■ EXERCISE INSTRUCTIONS:
Taking the first line of the listing as the start and the line containing "The system MUST use" as the end, reproduce everything in between exactly, both ends included.

■ PROVIDED ENTRIES:
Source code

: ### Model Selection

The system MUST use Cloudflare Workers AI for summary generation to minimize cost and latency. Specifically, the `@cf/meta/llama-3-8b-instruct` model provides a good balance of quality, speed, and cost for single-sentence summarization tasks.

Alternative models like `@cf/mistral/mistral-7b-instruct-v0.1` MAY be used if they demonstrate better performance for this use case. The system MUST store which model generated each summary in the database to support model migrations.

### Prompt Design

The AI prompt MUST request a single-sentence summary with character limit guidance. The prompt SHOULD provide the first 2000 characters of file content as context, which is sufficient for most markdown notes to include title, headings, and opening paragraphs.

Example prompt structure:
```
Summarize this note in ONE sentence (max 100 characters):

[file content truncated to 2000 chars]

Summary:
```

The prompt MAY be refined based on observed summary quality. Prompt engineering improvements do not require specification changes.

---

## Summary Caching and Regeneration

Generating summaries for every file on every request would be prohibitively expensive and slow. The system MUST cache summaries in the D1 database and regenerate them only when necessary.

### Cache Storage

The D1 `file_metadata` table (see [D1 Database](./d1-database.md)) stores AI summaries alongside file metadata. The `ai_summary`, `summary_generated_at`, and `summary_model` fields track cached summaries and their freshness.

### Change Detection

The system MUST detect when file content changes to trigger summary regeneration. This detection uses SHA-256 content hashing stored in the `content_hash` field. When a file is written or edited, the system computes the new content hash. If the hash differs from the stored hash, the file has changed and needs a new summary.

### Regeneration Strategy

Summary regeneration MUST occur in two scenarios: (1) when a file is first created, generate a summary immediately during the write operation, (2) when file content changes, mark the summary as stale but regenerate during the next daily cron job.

■ RESPONSE:
Source code

: ### Model Selection

The system MUST use Cloudflare Workers AI for summary generation to minimize cost and latency. Specifically, the `@cf/meta/llama-3-8b-instruct` model provides a good balance of quality, speed, and cost for single-sentence summarization tasks.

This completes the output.